Segment Start: Text for analysis
Why is fake news thriving during the coronavirus epidemic?

Do I have the virus? Hold your breath for ten seconds without coughing to ease your mind. Which medicine works? This epidemic can be defused by drinking bleach – or better yet, have a glass of fresh cow's urine. Fake news is thriving these days, but why is that? We asked Ivar Vermeulen, Senior University Lecturer in Communication Science and fake news researcher at VU.

03/23/2020 | 10:10 AM

The coronavirus crisis is an especially good breeding ground for fake news. Admit it, you too have been Googling whether that slightly sore throat or that annoying cough is a first sign that you might have caught the virus. Vermeulen says that kind of behaviour is completely normal. “People see the news and they're worried. As a result, they start actively looking for the information they need to protect themselves. Regular media only have a limited amount of information to report, while the hunger for news is much greater, and so people are also reading the things that are posted on social media. These posts therefore receive plenty of views and shares, especially if they are reporting something that has already been covered by mainstream media. There are so many people sharing messages from the National Institute for Public Health and the Environment that are also featured on regular news websites – what is the added value in that?”

However, there is a lot to be gained for whoever comes up with all that fake news. That is what makes producing this kind of misinformation such an attractive venture. “It can be very rewarding to create these kinds of messages. The engagement level is very high for these messages, because a lot of people want to share that weird news story or new piece of information, and as a result, advertising revenue is also very high”, says Vermeulen. And there are also other interests that play a part. According to Vermeulen, there are plenty of parties who are looking to destabilise, or 'trolls' who enjoy creating confusion among people.

Still, you would think that we would know better by now, that we would stop trusting nebulous websites that launch all kinds of extreme claims out into the world. Vermeulen says it is not quite that simple, however. “People are at a disadvantage when it comes to information. They don't fully understand how viruses work or how they spread, which convince them of lies and half-truths. While many people have a certain level of scepticism, it is often directed at mainstream media or medical institutions. This leads them to believe in all kinds of conspiracy theories, that 'big pharma' was hindering certain developments or medicines for financial reasons, but also that the government, including the National Institute for Public Health and the Environment, was holding back information on how contagious the virus is, for instance. But they can also believe that a GP or a Vietnamese doctor or medicine man discovered something that absolutely works, while the scientific world is hopelessly behind. And simply believing that the Dutch government will somehow find the worst possible way to handle this situation is also a popular train of thought.”

Vermeulen urges people who want to weed out fake news to take a close look at the source of the story. It's really rather simple. “Just remember this basic rule: Well-known, recognised news outlets such as newspapers, the NOS (Netherlands Broadcasting Corporation) and nu.nl do not publish fake news. If the source for a particular piece of news is dubious or even completely absent, you can be fairly certain that you're dealing with fake news. I can't remember any instance in the last few years where I read a piece of reliable or important news through social media that was not covered by regular media very soon afterwards at the very least. In these times of fake news, the traditional media are vital, as they are nearly always able to discern between fake news and factually correct news, serving as an important filter."

As for the question whether governments should do more to stop the spreading of misinformation and its destabilising effect on our society, Vermeulen says they should not. “That is not a job that the government should have to concern itself with too much. They could make funds available for fact-checking, or create an informative news campaign of some sort, but actually intervening when it comes to the content of the news should be done by independent organisations, such as the existing news corporations. Governments should not have an influence on the content of the news, beyond creating circumstances that facilitate reliable news coverage.”
Segment End: Text for analysis
Segment Start: Given data
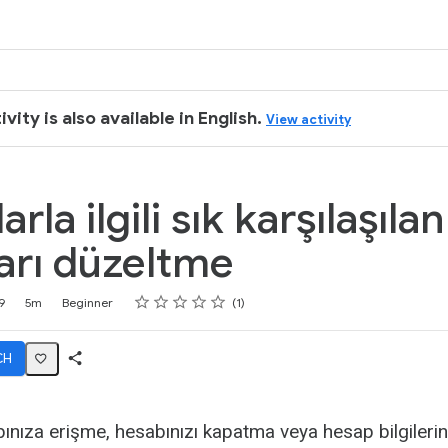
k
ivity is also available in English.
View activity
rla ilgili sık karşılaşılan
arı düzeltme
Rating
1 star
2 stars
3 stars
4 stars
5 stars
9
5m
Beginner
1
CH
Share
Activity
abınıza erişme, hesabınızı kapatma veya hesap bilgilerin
Segment End: Given data
Segment Start: Given data
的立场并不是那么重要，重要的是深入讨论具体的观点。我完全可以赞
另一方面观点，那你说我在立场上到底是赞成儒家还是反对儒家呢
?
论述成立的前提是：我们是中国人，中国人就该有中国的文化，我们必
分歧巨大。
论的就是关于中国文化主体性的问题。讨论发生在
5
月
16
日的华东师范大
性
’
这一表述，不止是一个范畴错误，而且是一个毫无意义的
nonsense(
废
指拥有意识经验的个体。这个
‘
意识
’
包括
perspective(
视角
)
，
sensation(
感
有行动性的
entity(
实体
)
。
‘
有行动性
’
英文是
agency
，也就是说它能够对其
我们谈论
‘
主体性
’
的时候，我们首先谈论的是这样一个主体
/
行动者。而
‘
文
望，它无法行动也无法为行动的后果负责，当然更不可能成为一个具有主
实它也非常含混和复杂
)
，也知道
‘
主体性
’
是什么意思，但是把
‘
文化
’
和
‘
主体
Segment End: Given data
# Problem set:
[A] In the article on fake news, what job does Ivar Vermeulen hold at VU?
[B] Duplicate a passage from the article on fake news, starting at the words "Why is fake" and ending after the words "researcher at VU.".

# Results of the tasks:
[A] He is a Senior University Lecturer in Communication Science.

[B]
Why is fake news thriving during the coronavirus epidemic?

Do I have the virus? Hold your breath for ten seconds without coughing to ease your mind. Which medicine works? This epidemic can be defused by drinking bleach – or better yet, have a glass of fresh cow's urine. Fake news is thriving these days, but why is that? We asked Ivar Vermeulen, Senior University Lecturer in Communication Science and fake news researcher at VU.